_Reading text_.

-=-=-

SECTION 9- WARRANTIES AND LIMITATIONS OF LIABILITY
9.1 Performance. During the Term, the Provider shall provide the Services in a manner that is substantially similar with the manner provided by Xxxxxxx or its Affiliates to the Business pursuant to the TSA prior to the Effective Date. However, should the Services not perform materially consistent with this paragraph, the Recipient shall notify Provider promptly upon becoming aware and Provider will exercise all commercially reasonable efforts to correct such non-performance at no additional cost to Recipient. If such efforts are not acceptable to the Recipient, then representatives of both Provider and the Recipient shall meet and mutually develop a plan acceptable to both Parties to correct such non-performance.
9.2 Infringement. If the use of any Software is held by a court of competent jurisdiction to infringe or constitute the wrongful use of any third party’s proprietary rights and Recipient’s right to use the Software is enjoined, or if Provider in the reasonable exercise of its discretion instructs Recipient to cease using the Software in order to mitigate potential Liabilities arising from a third party’s claim that use of the Software infringes on its rights, Recipient shall cease using the Software. In such event, Provider, at its sole cost and expense, shall use commercially reasonable efforts to enforce any contractual rights Provider has against the third-party licensor of the Software to either replace or modify the infringing Software with suitable non- infringing software or to procure the right of Recipient and Provider to use the Software.

-=-=-

_Stored items from a collection_.

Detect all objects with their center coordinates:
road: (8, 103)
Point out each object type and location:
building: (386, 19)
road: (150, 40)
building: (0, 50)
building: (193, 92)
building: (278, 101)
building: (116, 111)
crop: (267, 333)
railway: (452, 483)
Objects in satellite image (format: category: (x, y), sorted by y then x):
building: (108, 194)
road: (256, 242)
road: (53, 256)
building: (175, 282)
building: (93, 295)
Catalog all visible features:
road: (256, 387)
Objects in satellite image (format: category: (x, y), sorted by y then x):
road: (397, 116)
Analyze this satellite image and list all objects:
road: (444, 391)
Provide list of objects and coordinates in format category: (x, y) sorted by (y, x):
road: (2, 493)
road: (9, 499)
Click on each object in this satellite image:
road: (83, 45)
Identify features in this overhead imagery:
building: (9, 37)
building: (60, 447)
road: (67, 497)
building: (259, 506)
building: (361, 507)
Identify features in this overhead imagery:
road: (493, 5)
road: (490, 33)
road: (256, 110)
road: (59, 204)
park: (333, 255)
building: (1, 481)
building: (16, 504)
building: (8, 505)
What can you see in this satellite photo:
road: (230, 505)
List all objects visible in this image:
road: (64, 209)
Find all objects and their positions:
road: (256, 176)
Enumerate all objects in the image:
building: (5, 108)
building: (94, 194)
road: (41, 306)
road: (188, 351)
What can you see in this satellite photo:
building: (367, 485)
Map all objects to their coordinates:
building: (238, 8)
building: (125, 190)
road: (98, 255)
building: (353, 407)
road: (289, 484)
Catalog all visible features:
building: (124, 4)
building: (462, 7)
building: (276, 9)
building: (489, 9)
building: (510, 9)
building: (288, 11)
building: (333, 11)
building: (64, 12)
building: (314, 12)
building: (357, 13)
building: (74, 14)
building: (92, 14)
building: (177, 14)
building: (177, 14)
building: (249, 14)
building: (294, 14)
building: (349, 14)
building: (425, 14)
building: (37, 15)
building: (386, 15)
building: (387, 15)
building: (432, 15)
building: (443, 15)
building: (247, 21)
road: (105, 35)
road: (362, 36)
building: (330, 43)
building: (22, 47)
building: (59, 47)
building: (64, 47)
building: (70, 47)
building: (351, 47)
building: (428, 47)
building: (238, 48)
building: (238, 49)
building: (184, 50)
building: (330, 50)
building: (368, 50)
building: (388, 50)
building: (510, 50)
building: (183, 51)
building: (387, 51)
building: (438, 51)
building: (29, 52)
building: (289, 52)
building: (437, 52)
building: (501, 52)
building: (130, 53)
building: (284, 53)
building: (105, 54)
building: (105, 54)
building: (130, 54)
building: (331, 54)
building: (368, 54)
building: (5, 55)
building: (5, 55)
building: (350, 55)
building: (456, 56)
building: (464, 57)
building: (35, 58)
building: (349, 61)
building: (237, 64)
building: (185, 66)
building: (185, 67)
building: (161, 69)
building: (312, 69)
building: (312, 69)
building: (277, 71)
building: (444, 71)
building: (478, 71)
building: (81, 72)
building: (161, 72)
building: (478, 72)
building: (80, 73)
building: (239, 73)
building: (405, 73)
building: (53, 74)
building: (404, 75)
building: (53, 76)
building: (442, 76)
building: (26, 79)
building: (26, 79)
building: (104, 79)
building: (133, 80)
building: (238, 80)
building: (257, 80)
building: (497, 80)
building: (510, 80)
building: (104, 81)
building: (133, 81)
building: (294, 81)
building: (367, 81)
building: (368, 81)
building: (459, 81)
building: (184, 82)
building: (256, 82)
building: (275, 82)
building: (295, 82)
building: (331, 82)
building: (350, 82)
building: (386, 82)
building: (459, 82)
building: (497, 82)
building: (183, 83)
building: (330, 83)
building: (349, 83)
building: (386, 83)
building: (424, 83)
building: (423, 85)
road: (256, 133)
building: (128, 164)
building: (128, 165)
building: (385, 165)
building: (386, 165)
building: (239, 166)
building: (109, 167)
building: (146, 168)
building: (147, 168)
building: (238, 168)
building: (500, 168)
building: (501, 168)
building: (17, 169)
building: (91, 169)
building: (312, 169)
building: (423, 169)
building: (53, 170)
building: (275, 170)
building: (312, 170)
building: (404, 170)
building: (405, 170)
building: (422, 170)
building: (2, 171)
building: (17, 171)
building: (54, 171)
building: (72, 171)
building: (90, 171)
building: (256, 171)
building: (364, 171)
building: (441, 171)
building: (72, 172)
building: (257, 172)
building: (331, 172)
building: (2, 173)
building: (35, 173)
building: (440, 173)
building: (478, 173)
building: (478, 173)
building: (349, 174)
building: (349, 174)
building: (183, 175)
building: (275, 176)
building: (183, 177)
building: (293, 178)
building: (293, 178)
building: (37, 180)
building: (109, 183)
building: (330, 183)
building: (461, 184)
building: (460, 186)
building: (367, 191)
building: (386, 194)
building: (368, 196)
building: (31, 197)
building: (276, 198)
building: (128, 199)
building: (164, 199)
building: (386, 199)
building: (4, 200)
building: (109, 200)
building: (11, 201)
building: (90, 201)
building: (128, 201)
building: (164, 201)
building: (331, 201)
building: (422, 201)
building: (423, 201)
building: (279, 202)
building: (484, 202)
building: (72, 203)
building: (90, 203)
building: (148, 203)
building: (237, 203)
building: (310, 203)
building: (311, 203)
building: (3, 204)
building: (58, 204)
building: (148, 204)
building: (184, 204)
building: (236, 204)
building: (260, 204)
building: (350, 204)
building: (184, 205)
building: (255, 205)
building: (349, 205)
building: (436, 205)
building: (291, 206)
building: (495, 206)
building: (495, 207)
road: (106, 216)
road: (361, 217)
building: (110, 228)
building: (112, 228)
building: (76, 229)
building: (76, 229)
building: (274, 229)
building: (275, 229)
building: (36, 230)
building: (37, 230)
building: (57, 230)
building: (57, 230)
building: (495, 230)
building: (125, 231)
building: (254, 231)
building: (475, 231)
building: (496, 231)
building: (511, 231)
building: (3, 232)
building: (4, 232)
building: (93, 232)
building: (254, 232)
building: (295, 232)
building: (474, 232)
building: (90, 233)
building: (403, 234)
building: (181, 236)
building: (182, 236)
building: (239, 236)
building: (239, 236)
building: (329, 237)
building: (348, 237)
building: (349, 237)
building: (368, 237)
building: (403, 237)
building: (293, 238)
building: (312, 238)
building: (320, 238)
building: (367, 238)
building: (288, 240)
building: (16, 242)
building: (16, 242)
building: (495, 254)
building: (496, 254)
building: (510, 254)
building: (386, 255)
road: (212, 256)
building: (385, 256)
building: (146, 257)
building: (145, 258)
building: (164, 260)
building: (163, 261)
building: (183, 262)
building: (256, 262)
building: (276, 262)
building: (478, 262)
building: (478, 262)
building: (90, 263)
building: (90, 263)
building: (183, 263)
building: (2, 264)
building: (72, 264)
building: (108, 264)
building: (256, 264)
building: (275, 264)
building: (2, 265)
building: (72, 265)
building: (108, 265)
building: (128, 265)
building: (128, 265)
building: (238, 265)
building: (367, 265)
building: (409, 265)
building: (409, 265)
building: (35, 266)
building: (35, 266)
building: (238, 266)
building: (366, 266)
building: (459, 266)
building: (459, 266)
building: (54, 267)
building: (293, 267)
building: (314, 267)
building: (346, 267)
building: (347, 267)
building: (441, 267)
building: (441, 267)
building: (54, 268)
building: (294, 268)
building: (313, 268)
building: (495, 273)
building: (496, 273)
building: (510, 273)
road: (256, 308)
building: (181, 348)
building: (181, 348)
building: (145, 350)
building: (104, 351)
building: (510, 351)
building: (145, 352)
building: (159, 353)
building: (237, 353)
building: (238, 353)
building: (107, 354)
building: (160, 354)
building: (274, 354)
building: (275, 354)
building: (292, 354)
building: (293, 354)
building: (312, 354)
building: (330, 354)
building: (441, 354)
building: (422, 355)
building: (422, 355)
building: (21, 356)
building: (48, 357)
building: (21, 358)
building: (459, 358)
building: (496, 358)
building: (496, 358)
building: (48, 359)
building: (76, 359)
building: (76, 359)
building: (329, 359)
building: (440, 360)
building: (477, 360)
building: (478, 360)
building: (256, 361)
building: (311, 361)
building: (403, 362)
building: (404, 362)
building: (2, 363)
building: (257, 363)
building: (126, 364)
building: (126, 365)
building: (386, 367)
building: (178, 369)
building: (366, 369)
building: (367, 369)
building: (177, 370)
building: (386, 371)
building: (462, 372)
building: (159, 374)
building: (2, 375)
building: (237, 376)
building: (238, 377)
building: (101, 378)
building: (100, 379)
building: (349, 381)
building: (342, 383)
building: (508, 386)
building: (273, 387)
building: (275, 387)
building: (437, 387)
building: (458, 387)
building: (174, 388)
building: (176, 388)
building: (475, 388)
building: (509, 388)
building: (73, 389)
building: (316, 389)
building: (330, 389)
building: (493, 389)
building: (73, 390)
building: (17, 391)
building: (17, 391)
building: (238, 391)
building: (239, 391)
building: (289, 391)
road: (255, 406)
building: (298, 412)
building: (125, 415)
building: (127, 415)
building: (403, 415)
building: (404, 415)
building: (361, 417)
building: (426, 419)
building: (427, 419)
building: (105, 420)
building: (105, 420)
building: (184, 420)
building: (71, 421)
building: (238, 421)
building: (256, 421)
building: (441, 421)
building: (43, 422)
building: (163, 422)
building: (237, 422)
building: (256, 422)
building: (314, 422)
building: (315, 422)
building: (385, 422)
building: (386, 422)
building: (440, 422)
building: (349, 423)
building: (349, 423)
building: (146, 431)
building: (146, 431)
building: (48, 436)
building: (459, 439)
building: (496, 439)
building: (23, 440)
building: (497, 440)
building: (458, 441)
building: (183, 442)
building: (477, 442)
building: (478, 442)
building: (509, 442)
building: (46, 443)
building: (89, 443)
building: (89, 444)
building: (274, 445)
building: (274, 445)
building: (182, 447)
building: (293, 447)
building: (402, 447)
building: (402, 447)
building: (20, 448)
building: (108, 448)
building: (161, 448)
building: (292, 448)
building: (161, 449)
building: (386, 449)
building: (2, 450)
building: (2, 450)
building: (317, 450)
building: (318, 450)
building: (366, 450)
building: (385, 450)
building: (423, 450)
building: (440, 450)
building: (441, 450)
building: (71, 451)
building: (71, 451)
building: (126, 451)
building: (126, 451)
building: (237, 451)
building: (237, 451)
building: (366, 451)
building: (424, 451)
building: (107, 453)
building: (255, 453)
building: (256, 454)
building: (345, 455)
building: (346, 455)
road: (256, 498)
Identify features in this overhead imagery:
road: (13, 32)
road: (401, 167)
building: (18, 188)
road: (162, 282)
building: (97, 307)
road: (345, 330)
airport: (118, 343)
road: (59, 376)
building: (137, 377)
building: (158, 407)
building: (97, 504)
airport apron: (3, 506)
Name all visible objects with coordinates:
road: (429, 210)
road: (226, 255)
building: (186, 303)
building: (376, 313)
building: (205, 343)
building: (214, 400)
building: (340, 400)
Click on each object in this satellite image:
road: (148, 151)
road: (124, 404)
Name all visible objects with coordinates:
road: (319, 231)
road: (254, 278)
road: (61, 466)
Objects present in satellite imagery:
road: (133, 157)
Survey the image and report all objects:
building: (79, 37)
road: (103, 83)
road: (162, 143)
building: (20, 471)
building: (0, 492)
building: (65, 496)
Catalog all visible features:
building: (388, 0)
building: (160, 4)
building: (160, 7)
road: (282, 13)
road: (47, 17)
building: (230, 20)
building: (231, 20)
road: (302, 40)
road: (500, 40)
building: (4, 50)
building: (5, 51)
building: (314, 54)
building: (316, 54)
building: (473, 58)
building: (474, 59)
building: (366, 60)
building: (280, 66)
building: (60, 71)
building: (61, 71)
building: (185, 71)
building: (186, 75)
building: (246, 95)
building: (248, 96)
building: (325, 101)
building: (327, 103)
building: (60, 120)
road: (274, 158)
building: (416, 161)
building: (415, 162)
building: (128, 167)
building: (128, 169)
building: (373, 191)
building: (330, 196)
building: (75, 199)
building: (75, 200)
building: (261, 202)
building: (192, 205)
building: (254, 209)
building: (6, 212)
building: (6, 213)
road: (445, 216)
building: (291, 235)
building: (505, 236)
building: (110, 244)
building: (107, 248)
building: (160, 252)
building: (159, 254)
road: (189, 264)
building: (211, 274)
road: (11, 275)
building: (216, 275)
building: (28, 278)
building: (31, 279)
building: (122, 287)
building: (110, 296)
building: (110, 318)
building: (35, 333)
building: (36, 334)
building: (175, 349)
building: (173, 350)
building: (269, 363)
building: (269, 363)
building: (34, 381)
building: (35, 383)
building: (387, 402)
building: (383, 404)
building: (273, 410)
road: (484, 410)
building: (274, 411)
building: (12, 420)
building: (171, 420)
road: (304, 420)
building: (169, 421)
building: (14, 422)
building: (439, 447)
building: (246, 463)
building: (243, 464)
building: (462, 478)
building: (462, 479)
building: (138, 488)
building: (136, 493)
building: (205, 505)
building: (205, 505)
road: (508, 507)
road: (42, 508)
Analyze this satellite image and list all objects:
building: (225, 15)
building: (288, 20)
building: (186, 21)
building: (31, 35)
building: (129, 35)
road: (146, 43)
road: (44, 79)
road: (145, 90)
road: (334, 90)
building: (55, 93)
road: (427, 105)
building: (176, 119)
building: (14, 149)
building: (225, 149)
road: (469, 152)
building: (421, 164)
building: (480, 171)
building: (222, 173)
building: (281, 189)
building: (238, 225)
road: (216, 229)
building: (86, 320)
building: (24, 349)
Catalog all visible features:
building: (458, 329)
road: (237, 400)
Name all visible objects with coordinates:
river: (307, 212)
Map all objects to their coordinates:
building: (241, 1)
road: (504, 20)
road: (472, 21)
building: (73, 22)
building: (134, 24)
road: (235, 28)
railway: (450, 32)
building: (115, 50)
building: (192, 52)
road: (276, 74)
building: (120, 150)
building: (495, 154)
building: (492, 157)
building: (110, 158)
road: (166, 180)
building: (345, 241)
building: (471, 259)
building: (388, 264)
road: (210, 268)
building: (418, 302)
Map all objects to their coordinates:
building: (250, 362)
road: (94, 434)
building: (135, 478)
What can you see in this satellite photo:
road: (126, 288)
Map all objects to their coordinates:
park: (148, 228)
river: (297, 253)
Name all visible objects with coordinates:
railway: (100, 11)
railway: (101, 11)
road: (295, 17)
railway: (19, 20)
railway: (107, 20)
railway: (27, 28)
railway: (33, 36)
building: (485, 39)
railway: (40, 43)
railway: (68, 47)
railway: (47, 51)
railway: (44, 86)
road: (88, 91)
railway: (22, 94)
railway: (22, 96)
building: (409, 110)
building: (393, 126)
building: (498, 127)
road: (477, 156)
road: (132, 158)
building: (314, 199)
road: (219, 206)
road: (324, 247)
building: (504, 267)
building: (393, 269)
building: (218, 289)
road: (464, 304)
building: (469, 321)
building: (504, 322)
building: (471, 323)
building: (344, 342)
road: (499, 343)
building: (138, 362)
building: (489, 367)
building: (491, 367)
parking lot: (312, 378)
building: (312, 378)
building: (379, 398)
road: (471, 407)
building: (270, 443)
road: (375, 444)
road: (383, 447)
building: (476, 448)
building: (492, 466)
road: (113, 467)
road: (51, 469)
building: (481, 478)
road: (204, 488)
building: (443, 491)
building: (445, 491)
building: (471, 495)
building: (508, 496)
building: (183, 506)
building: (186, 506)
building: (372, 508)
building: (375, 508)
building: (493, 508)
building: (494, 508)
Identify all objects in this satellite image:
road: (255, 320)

-=-=-

_Requirements_.
1. In the warranties section, whom must the Recipient notify if the Services do not perform materially consistent with the performance paragraph?
2. Substitute "Customer" for "Recipient" and give the warranties section again, starting at "9.2 Infringement. If" and ending at "use the Software.".
3. Decide whether each statement agrees with the warranties section, and support each answer with the deciding words of the text.
(a) Provider corrects non-performance of the Services without charging the Recipient more.
(b) The Recipient bears the cost of enforcing contractual rights against the third-party licensor of the Software.
(c) The Recipient may keep using the Software after a court enjoins its right to use it.

_Expected responses_.
1. The Recipient must notify Provider promptly upon becoming aware.

2.
9.2 Infringement. If the use of any Software is held by a court of competent jurisdiction to infringe or constitute the wrongful use of any third party’s proprietary rights and Customer’s right to use the Software is enjoined, or if Provider in the reasonable exercise of its discretion instructs Customer to cease using the Software in order to mitigate potential Liabilities arising from a third party’s claim that use of the Software infringes on its rights, Customer shall cease using the Software. In such event, Provider, at its sole cost and expense, shall use commercially reasonable efforts to enforce any contractual rights Provider has against the third-party licensor of the Software to either replace or modify the infringing Software with suitable non- infringing software or to procure the right of Customer and Provider to use the Software.

3.
(a) Yes: "at no additional cost to Recipient."
(b) No: "Provider, at its sole cost and expense, shall use commercially reasonable efforts to enforce any contractual rights Provider has against the third-party licensor of the Software."
(c) No: "Recipient shall cease using the Software."